» INFORMATION PROVIDED:
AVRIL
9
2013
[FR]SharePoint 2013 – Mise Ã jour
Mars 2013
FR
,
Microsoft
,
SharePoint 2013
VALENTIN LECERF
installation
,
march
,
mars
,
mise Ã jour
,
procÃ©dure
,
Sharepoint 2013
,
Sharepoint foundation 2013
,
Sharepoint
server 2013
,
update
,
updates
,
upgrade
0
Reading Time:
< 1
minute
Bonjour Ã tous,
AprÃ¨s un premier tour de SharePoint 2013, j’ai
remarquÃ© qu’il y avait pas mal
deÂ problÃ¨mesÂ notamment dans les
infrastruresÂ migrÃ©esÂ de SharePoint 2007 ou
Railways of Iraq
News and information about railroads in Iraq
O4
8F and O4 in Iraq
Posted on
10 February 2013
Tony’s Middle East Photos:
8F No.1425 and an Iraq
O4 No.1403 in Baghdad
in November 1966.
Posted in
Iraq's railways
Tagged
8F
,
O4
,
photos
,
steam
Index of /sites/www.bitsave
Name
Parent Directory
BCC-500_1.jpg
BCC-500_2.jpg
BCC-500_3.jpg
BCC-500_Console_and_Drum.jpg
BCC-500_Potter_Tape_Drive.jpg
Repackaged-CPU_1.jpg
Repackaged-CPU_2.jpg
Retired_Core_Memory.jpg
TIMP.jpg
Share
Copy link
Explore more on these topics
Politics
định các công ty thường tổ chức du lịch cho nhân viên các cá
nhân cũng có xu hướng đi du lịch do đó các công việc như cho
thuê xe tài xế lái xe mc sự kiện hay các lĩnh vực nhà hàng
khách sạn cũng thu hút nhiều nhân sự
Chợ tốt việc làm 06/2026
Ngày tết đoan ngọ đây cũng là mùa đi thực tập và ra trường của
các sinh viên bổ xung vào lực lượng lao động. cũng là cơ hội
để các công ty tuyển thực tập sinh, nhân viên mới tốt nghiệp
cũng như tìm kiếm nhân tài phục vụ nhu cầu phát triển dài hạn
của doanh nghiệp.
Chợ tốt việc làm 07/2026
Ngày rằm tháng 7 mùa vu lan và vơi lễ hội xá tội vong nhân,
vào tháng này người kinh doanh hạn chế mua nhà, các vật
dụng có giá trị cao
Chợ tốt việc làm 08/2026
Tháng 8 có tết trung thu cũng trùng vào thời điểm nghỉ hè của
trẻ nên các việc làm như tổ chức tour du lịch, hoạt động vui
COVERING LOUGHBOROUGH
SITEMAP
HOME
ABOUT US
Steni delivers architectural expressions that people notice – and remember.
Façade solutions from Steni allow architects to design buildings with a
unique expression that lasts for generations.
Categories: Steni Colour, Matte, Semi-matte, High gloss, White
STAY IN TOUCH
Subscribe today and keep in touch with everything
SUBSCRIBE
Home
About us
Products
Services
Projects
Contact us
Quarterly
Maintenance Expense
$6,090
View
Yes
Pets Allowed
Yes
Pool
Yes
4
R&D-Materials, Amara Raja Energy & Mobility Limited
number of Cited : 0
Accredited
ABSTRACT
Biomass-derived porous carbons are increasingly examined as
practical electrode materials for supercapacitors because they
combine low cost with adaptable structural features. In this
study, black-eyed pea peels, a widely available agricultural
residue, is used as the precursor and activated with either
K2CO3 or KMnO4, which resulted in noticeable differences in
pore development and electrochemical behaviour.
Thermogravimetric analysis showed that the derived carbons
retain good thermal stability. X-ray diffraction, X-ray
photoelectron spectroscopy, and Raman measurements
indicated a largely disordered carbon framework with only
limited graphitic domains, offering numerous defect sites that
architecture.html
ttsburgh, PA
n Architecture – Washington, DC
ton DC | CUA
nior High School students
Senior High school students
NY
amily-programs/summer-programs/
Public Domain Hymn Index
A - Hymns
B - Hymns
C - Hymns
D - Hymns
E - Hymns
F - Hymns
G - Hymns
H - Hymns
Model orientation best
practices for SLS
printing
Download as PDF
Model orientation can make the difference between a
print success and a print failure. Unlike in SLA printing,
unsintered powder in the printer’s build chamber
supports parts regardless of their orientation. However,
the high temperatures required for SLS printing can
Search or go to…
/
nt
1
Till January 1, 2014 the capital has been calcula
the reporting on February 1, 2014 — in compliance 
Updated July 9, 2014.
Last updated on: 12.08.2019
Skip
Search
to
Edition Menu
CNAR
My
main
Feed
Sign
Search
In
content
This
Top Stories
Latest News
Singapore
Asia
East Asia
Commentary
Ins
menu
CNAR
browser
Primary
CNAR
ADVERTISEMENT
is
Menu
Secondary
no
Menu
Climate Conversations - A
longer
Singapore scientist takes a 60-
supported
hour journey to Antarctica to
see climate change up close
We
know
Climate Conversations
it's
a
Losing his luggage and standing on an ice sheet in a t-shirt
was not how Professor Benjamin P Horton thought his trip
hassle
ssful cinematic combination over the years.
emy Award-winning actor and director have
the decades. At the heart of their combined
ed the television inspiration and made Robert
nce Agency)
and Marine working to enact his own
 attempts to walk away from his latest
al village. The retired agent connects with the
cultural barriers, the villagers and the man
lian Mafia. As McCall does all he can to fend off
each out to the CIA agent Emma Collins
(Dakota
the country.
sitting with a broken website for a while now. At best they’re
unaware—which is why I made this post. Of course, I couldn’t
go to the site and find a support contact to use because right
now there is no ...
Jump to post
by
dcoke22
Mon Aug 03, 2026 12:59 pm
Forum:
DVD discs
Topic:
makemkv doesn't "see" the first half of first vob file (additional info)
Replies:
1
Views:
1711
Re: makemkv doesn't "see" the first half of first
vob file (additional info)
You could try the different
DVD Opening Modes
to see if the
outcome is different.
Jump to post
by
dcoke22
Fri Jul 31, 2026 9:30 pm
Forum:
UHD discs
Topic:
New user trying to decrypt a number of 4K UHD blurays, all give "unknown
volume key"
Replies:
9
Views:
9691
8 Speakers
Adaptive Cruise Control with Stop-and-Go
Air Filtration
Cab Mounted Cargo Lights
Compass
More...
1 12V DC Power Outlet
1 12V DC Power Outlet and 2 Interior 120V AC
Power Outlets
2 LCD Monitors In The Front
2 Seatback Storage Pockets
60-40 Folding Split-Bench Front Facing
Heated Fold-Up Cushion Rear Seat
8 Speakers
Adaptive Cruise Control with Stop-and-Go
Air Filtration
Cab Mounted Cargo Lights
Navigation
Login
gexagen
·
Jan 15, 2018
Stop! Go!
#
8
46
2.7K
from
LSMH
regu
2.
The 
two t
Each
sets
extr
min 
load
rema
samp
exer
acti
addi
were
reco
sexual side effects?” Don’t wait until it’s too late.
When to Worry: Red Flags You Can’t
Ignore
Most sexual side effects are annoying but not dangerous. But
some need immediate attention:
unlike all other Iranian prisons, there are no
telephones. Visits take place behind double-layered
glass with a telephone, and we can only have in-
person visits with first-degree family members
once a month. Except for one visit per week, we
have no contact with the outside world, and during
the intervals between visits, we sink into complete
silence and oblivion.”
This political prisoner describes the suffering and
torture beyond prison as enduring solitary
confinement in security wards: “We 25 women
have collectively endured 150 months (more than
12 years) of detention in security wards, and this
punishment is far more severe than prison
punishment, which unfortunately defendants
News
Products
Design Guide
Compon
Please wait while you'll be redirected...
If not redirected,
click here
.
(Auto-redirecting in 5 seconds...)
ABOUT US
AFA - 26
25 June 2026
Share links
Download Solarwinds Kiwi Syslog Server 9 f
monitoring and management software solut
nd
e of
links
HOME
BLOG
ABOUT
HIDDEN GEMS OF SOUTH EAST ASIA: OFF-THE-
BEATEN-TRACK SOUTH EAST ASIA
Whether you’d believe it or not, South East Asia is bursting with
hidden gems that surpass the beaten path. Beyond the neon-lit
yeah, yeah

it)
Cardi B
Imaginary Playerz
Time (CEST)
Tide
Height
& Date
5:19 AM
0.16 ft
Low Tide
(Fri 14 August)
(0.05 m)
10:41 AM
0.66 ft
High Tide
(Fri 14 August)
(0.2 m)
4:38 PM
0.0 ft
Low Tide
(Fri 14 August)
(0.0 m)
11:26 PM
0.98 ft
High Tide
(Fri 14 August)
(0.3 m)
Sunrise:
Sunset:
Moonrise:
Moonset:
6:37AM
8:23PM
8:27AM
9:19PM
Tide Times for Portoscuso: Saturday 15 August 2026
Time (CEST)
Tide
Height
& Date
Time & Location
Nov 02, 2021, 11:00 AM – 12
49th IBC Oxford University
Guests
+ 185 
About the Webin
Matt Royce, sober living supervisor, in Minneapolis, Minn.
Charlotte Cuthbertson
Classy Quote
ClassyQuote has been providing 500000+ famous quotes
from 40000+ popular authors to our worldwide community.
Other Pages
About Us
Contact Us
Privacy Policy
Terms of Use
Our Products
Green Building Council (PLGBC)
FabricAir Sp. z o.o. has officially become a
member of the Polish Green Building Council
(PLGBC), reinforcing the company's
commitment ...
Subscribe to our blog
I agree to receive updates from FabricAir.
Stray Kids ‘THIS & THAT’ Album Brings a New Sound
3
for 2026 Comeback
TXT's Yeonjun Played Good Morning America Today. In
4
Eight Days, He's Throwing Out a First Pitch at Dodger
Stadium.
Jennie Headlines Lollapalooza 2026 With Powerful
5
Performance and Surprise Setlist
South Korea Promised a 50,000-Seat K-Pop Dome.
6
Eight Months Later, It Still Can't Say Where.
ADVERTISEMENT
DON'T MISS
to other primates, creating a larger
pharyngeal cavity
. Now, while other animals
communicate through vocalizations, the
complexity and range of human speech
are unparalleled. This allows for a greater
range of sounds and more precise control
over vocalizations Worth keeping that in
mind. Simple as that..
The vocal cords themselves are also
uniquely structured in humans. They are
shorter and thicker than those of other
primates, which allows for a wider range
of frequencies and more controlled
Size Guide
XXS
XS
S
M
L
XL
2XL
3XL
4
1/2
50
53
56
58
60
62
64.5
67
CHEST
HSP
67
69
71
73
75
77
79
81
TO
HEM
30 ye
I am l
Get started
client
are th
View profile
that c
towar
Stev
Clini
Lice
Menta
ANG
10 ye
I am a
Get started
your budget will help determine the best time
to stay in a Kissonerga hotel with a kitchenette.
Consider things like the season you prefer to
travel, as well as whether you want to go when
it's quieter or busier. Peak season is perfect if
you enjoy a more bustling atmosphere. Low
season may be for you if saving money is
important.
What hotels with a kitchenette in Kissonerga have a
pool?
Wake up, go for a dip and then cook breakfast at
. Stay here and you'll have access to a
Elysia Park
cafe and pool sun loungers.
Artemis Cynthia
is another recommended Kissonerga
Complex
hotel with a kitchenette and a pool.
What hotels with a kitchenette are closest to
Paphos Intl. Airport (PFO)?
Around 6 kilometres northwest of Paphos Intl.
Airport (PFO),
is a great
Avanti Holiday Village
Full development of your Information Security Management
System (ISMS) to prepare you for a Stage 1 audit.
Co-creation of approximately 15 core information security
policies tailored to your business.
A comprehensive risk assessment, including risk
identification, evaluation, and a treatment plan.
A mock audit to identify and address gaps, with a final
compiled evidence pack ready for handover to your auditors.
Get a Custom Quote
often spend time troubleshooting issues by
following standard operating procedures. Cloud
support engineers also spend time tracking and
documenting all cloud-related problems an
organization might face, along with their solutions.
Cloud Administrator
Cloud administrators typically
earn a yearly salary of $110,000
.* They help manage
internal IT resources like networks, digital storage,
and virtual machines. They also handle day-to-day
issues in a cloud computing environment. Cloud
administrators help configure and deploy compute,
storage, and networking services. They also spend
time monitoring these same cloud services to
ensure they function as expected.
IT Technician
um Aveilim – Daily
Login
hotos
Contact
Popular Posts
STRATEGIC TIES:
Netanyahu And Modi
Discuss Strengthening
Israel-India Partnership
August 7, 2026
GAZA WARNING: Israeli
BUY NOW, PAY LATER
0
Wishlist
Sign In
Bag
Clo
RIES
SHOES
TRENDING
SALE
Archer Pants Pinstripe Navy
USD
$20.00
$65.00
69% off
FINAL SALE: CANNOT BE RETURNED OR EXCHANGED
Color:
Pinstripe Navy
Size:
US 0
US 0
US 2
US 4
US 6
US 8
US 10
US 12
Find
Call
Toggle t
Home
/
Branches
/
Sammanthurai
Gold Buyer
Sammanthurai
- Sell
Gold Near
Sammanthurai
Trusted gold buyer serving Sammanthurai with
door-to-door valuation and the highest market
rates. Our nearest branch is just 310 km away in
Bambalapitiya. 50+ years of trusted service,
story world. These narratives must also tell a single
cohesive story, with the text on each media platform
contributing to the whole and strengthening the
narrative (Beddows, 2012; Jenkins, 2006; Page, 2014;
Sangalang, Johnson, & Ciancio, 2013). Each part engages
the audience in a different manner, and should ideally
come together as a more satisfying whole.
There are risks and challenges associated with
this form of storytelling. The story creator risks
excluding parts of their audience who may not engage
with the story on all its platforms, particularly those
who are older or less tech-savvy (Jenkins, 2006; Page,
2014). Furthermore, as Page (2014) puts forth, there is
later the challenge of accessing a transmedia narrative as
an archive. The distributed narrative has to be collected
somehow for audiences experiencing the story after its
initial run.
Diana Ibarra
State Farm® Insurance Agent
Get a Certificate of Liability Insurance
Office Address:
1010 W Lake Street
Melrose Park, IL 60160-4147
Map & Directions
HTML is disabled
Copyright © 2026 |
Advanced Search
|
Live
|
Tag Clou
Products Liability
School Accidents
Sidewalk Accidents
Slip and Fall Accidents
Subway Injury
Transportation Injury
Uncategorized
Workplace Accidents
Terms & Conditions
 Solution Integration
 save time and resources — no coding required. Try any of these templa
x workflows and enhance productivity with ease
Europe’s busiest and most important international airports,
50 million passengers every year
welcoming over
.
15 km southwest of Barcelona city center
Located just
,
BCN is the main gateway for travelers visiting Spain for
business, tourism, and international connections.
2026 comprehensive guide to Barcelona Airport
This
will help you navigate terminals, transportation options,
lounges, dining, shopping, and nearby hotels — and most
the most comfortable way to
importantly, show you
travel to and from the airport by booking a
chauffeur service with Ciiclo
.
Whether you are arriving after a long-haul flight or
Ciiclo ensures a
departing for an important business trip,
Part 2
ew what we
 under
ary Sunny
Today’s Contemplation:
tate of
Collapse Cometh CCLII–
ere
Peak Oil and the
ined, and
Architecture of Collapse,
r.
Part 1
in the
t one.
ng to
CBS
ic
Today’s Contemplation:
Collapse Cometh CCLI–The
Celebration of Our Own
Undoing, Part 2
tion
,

» YOUR ASSIGNMENT: Each line from the top of the data, up to and including the line that contains "COVERING LOUGHBOROUGH", should be set down exactly.

» EXERCISE SOLUTION:
AVRIL
9
2013
[FR]SharePoint 2013 – Mise Ã jour
Mars 2013
FR
,
Microsoft
,
SharePoint 2013
VALENTIN LECERF
installation
,
march
,
mars
,
mise Ã jour
,
procÃ©dure
,
Sharepoint 2013
,
Sharepoint foundation 2013
,
Sharepoint
server 2013
,
update
,
updates
,
upgrade
0
Reading Time:
< 1
minute
Bonjour Ã tous,
AprÃ¨s un premier tour de SharePoint 2013, j’ai
remarquÃ© qu’il y avait pas mal
deÂ problÃ¨mesÂ notamment dans les
infrastruresÂ migrÃ©esÂ de SharePoint 2007 ou
Railways of Iraq
News and information about railroads in Iraq
O4
8F and O4 in Iraq
Posted on
10 February 2013
Tony’s Middle East Photos:
8F No.1425 and an Iraq
O4 No.1403 in Baghdad
in November 1966.
Posted in
Iraq's railways
Tagged
8F
,
O4
,
photos
,
steam
Index of /sites/www.bitsave
Name
Parent Directory
BCC-500_1.jpg
BCC-500_2.jpg
BCC-500_3.jpg
BCC-500_Console_and_Drum.jpg
BCC-500_Potter_Tape_Drive.jpg
Repackaged-CPU_1.jpg
Repackaged-CPU_2.jpg
Retired_Core_Memory.jpg
TIMP.jpg
Share
Copy link
Explore more on these topics
Politics
định các công ty thường tổ chức du lịch cho nhân viên các cá
nhân cũng có xu hướng đi du lịch do đó các công việc như cho
thuê xe tài xế lái xe mc sự kiện hay các lĩnh vực nhà hàng
khách sạn cũng thu hút nhiều nhân sự
Chợ tốt việc làm 06/2026
Ngày tết đoan ngọ đây cũng là mùa đi thực tập và ra trường của
các sinh viên bổ xung vào lực lượng lao động. cũng là cơ hội
để các công ty tuyển thực tập sinh, nhân viên mới tốt nghiệp
cũng như tìm kiếm nhân tài phục vụ nhu cầu phát triển dài hạn
của doanh nghiệp.
Chợ tốt việc làm 07/2026
Ngày rằm tháng 7 mùa vu lan và vơi lễ hội xá tội vong nhân,
vào tháng này người kinh doanh hạn chế mua nhà, các vật
dụng có giá trị cao
Chợ tốt việc làm 08/2026
Tháng 8 có tết trung thu cũng trùng vào thời điểm nghỉ hè của
trẻ nên các việc làm như tổ chức tour du lịch, hoạt động vui
COVERING LOUGHBOROUGH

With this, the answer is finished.